Détérioration des relations et guerre (1860–1914)
Trois changements se produisent au cours de la seconde moitié du XIXe siècle qui provoquent une évolution progressive à l'hostilité dans les relations entre les deux pays. Tout d'abord, alors que la Russie s'est étendue jusqu'aux rives du Pacifique depuis 1639, sa position dans la région reste faible. Cette situation change à partir de 1860 lorsque l'Empire russe, par la Convention de Pékin, acquiert de la Chine une longue bande de la côte du Pacifique au sud de l'embouchure du fleuve Amour et commence à construire la base navale de Vladivostok. Comme Vladivostok n'est pas un port libre de glaces, l'Empire russe s'efforce toujours d'obtenir un port (donc chinois) plus au sud. En 1861, la marine russe essaye également d'établir un point d'ancrage sur l'île japonaise de Tsushima mais cette tentative se termine par un échec.
Deuxièmement, le Japon devient une puissance industrielle et militaire émergente depuis l'ouverture en 1854. Troisièmement, la Chine s'affaiblit de plus en plus au niveau interne. En conséquence de ces changements apparaît entre les deux empires une concurrence relativement au territoire chinois.
Traité de Saint-Pétersbourg
En 1875, le traité de Saint-Pétersbourg donne à la Russie le contrôle territorial sur l'ensemble de Sakhaline et donne au Japon le contrôle de toutes les îles Kouriles. Le Japon espère empêcher l'expansionnisme russe dans les territoires japonais en délimitant clairement la frontière entre les deux empires.
Première guerre sino-japonaise
Le Japon défait la Chine à l'issue de la guerre sino-japonaise de 1894-1895. Après cette guerre, la Russie a le choix de collaborer avec le Japon (avec lequel les relations sont assez bonnes depuis quelques années) au détriment de la Chine ou d'assumer le rôle de protecteur de la Chine contre le Japon. Le tsar choisit la deuxième politique, en grande partie sous l'influence du comte Serge Witte. La Russie en tant que l'une des trois puissances européennes de la Triple intervention (la France et l'Allemagne sont les deux autres) fait pression sur le Japon pour qu'il renonce à une partie de ses gains territoriaux obtenus dans cette guerre. Le Japon restitue finalement la péninsule du Liaodong et Port Arthur (les deux territoires sont situés dans le sud-est de la Mandchourie, une province chinoise) à la Chine.

TÂCHES À RÉALISER.
**A)** Restituez fidèlement le passage du texte présenté qui débute aux mots « Première guerre sino-japonaise » et s'arrête après les mots « à la Chine. ».
**B)** Répondez aux questions suivantes d'après le texte présenté.
(i) En quelle année l'Empire russe acquiert-il de la Chine une bande de la côte du Pacifique par la Convention de Pékin ?
(ii) À quel pays le traité de Saint-Pétersbourg donne-t-il le contrôle de toutes les îles Kouriles ?
(iii) Outre la Russie, quelles puissances européennes participent à la Triple intervention ?
Appuyez-vous exclusivement sur le texte présenté pour répondre.

DONNÉES ENREGISTRÉES.
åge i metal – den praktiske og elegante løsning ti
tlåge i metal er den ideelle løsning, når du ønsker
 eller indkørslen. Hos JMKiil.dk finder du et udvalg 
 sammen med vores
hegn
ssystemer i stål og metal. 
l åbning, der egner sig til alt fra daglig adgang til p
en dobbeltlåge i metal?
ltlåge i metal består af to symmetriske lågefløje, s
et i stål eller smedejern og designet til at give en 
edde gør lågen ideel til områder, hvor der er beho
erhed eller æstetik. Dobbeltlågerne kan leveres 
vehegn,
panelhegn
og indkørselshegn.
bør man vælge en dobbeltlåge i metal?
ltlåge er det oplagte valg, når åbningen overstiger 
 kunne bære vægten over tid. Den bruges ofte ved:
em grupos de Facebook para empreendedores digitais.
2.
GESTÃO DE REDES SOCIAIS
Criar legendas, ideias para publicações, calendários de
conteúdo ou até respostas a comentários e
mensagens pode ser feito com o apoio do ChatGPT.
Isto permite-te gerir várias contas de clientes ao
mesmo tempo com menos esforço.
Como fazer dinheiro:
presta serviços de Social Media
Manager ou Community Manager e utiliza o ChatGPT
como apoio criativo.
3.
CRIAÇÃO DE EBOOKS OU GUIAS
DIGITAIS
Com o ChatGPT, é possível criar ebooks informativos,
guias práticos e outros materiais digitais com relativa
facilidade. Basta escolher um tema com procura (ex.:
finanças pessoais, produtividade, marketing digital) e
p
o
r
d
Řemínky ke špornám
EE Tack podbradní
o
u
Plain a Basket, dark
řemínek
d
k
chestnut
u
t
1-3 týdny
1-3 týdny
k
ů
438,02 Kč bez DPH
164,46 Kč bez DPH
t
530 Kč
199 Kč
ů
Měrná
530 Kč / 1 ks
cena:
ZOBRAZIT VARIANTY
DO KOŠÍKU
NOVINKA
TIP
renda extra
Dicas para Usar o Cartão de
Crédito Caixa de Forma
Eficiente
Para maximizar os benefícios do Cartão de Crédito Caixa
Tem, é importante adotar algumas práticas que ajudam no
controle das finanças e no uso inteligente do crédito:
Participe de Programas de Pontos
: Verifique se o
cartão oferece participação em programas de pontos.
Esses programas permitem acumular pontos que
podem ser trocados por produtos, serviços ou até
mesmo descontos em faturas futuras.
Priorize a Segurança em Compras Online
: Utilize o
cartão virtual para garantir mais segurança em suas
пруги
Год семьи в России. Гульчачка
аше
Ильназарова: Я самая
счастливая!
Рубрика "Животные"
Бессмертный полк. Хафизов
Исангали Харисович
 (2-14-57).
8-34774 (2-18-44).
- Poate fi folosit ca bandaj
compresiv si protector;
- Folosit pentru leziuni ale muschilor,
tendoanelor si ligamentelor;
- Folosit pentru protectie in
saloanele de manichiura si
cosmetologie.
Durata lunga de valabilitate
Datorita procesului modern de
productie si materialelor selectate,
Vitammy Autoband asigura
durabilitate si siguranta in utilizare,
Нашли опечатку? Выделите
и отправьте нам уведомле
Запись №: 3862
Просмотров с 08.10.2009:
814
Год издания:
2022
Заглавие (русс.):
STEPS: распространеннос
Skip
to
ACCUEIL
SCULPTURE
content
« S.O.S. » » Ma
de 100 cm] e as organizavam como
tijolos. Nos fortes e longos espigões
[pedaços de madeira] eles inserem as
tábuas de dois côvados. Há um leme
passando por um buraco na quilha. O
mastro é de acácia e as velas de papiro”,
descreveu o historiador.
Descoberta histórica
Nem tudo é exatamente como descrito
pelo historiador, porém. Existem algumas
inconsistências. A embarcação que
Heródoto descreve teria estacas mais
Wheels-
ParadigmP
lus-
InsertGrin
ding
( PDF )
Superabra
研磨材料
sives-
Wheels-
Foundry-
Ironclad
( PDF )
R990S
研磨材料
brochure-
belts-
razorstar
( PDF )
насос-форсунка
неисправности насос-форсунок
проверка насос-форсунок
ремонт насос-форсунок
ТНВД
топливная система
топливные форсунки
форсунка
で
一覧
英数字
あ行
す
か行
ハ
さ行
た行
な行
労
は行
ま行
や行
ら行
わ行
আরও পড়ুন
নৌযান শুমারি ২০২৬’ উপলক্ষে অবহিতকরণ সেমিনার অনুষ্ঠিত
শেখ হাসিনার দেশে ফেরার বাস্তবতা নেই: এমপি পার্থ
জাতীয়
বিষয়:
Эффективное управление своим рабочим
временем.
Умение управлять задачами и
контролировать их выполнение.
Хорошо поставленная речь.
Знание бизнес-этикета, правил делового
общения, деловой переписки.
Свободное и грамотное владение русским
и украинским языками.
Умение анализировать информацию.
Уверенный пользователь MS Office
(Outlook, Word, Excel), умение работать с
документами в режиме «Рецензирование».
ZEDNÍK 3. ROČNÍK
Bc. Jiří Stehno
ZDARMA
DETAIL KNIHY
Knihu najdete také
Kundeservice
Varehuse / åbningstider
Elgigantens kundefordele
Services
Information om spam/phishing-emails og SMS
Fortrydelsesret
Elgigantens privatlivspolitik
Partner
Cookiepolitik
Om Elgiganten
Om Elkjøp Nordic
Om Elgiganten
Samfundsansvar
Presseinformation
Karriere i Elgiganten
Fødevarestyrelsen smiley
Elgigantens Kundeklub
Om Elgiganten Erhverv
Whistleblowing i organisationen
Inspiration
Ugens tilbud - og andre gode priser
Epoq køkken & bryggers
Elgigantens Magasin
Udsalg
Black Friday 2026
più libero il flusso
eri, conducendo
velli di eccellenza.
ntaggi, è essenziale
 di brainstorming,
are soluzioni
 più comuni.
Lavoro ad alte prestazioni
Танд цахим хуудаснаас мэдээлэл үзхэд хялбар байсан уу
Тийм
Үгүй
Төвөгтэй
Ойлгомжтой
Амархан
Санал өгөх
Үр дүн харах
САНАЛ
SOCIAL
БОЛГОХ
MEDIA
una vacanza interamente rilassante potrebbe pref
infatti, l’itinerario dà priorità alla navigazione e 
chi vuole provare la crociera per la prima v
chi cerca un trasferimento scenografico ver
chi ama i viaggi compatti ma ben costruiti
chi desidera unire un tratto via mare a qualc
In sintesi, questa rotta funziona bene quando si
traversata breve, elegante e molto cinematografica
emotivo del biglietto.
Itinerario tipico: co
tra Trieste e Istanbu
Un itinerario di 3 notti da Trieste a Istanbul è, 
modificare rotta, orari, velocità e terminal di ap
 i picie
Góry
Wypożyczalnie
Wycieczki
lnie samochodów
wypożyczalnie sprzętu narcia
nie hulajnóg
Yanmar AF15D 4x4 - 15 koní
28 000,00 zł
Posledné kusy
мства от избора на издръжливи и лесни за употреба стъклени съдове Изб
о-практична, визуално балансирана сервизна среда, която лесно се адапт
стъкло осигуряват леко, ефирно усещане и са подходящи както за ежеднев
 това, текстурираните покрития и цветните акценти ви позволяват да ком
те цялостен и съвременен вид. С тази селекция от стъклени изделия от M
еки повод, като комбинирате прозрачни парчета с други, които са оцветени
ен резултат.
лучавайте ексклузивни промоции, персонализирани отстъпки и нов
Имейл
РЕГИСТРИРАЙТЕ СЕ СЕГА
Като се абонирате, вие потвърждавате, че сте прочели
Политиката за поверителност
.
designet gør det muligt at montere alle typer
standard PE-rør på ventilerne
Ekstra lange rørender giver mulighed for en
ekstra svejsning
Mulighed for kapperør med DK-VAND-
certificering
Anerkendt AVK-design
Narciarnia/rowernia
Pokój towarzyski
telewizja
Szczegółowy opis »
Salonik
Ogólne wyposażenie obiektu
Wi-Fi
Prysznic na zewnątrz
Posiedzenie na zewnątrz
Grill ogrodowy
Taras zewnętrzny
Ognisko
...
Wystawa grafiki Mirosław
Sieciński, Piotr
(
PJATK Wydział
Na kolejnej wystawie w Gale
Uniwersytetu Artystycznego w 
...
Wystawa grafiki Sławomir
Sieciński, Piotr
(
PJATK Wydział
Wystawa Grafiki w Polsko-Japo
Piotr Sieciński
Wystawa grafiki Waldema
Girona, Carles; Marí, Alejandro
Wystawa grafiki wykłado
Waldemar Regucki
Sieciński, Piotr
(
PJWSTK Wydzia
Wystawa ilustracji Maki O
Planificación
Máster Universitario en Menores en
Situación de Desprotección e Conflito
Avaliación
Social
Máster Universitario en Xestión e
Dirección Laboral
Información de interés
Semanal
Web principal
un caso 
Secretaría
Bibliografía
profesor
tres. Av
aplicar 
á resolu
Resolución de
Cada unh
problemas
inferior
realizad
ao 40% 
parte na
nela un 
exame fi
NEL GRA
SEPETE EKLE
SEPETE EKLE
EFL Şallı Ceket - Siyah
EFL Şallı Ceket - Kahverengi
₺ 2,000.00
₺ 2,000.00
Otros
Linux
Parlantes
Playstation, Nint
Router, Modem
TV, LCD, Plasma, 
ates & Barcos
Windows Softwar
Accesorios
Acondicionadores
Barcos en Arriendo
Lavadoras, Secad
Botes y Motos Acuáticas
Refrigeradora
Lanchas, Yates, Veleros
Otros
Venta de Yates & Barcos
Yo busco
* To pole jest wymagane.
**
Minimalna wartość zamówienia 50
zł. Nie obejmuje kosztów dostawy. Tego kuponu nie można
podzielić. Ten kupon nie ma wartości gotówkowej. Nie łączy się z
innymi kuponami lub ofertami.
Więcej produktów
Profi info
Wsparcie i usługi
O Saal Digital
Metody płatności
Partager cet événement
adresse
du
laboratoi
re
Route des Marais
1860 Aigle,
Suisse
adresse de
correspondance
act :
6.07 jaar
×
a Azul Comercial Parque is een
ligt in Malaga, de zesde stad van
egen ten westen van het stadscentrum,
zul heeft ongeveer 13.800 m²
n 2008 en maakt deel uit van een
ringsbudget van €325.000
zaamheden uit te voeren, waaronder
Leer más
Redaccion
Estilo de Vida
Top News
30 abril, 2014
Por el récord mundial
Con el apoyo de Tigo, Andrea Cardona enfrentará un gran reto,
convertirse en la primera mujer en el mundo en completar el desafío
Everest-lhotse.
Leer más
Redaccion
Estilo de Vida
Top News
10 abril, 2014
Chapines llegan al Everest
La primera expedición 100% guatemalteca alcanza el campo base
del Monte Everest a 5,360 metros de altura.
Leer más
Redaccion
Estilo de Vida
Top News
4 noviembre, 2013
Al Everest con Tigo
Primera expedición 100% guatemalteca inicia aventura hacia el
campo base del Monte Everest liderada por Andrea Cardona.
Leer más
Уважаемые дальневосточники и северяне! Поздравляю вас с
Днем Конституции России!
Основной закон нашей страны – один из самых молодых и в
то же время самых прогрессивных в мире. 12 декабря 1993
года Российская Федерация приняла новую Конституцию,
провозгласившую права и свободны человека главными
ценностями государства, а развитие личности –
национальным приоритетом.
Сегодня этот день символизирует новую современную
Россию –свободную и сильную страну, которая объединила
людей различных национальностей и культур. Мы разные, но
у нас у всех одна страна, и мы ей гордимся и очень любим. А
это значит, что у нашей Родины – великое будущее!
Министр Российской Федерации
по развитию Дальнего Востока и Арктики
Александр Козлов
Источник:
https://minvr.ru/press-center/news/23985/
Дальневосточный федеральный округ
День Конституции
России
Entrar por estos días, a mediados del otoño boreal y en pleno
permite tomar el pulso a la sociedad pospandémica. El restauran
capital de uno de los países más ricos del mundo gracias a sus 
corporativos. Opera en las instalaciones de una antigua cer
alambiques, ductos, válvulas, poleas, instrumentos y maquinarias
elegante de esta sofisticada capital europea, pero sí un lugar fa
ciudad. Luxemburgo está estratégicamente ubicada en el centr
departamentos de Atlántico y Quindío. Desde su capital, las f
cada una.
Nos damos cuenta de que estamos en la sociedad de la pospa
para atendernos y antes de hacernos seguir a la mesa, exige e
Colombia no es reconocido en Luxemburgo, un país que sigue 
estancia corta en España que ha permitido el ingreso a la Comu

CORRIGÉ.
**A)**
Première guerre sino-japonaise
Le Japon défait la Chine à l'issue de la guerre sino-japonaise de 1894-1895. Après cette guerre, la Russie a le choix de collaborer avec le Japon (avec lequel les relations sont assez bonnes depuis quelques années) au détriment de la Chine ou d'assumer le rôle de protecteur de la Chine contre le Japon. Le tsar choisit la deuxième politique, en grande partie sous l'influence du comte Serge Witte. La Russie en tant que l'une des trois puissances européennes de la Triple intervention (la France et l'Allemagne sont les deux autres) fait pression sur le Japon pour qu'il renonce à une partie de ses gains territoriaux obtenus dans cette guerre. Le Japon restitue finalement la péninsule du Liaodong et Port Arthur (les deux territoires sont situés dans le sud-est de la Mandchourie, une province chinoise) à la Chine.

**B)**
(i) En 1860.
(ii) Au Japon.
(iii) La France et l'Allemagne.